Ultra‐Stable Zinc Anodes Facilitated by Hydrophilic Polypropylene Separators with Large Scale Production Capacity

Abstract Electrochemical Performance of aqueous Zn‐ion batteries (AZIBs) is prominently constrained by poor stability of zinc‐metal anodes. However, the use of conventional aqueous separators unfavorable to the uniform deposition of Zn metal and restricted cell cycle life, has hindered the large‐scale application of such battery systems.
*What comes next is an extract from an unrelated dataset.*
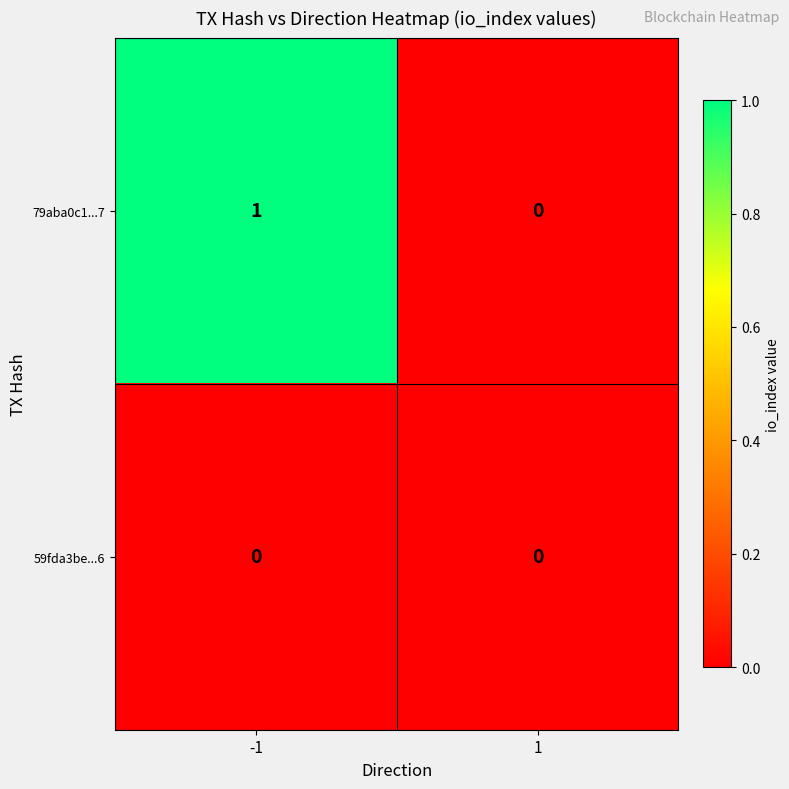

Which series has the widest spread of values?

79aba0c1...7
Here, a separator with hydrophobic/hydrophilic structural domains (marked as PP‐g‐AA) is reported, where the polypropylene (PP) polymer backbone permits partial blockage of water molecules and prevent side reactions, and the carboxyl functional groups in the grafted acrylic acid (AA) facilitate to well regulate the interfacial electric field and Zn 2+ ion concentration field, thus remarkably promotes homogenization of zinc ion flux, achieving dendritic‐free deposition of Zn 2+ . Moreover, the PP‐g‐AA separator sustains a long‐term cycling over 4000 h at a current density of 2 mA cm −2 with a high Coulombic efficiency of 99.6% achieved in Zn||Cu cells, which if assembled into Zn||Zn 0.27 V 2 O 5 ·nH 2 O (ZVO) cells would yield ≈100% retention for 1000 cycles. This research highlights that the strategy opens up a new avenue based on PP‐g‐AA for further decreasing the cost and promoting the industrial application of AZIBs.